*** Exercise text Section Begins ***
For more than 25 years, I’ve been helping companies maximize their investment in SAP, one of the most popular and comprehensive enterprise resource planning solutions available.
This is a critical time for companies that rely on SAP, as the 2025 deadline for migrating every traditional SAP solution to HANA — SAP’s in-memory, hybrid database management system — is rapidly approaching. At that point, support for traditional databases will end, not only for SAP’s flagship ERP but also Business Warehouse and all other SAP products, including Hybris (C4), and Ariba — even Solution Manager must be migrated to HANA by 2025.
While many companies hesitated to implement this revolutionary in-memory technology when it was first introduced, HANA has matured, and migrations have become more mainstream. Working in the HANA market since the beginning, I’ve seen HANA adoption rates double every year — yet I estimate that fewer than 20 percent of SAP customers have made the move thus far.
Don’t wait to migrate
Companies that ignore the deadline for too long are at risk of being unprepared. I cannot suggest strongly enough that companies begin planning now, both for migration expertise and to secure the necessary infrastructure for this next generation database, where memory is counted in terabytes rather than gigabytes — a challenge especially for ad-hoc PoC and Sandbox systems. Waiting too long means only those with the biggest IT budgets will get the job done, which could leave a lot of organizations stranded.
*** Exercise text Section Ends ***
__Problems to work on__.
**a)** In the SAP HANA article, what year does support for traditional databases end for SAP products?
**b)** Give a two-sentence summary of the SAP HANA article.
**c)** Name each SAP product that the SAP HANA article says must be moved to HANA by 2025.
*** Given information Section Begins ***
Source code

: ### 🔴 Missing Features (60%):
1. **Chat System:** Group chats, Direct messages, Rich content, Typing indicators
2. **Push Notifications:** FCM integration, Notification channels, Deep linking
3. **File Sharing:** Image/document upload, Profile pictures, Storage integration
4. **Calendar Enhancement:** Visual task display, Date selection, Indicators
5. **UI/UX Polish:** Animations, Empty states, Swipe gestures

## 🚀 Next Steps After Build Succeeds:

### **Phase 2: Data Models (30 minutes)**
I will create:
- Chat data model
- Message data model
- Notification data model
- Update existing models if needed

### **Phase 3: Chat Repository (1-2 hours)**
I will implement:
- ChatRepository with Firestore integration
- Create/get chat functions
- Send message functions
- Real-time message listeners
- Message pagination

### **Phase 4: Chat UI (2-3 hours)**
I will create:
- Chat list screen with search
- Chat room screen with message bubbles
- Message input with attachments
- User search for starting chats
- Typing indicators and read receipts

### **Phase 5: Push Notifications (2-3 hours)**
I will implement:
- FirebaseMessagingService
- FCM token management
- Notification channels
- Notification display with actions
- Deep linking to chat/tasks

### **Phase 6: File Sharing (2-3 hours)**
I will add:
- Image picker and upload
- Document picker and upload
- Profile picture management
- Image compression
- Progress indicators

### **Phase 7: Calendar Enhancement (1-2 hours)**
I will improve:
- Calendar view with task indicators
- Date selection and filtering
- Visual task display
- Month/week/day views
*** Given information Section Ends ***
__Answers to the tasks__.
**a)** 2025

**b)** Every traditional SAP solution must be migrated to HANA, SAP's in-memory, hybrid database management system, by the 2025 deadline, when support for traditional databases ends for all SAP products. HANA has matured and adoption rates have doubled every year, yet fewer than 20 percent of SAP customers are estimated to have moved, so companies are urged to start planning now rather than risk being unprepared or stranded.

**c)** SAP's flagship ERP, Business Warehouse, Hybris (C4), Ariba, Solution Manager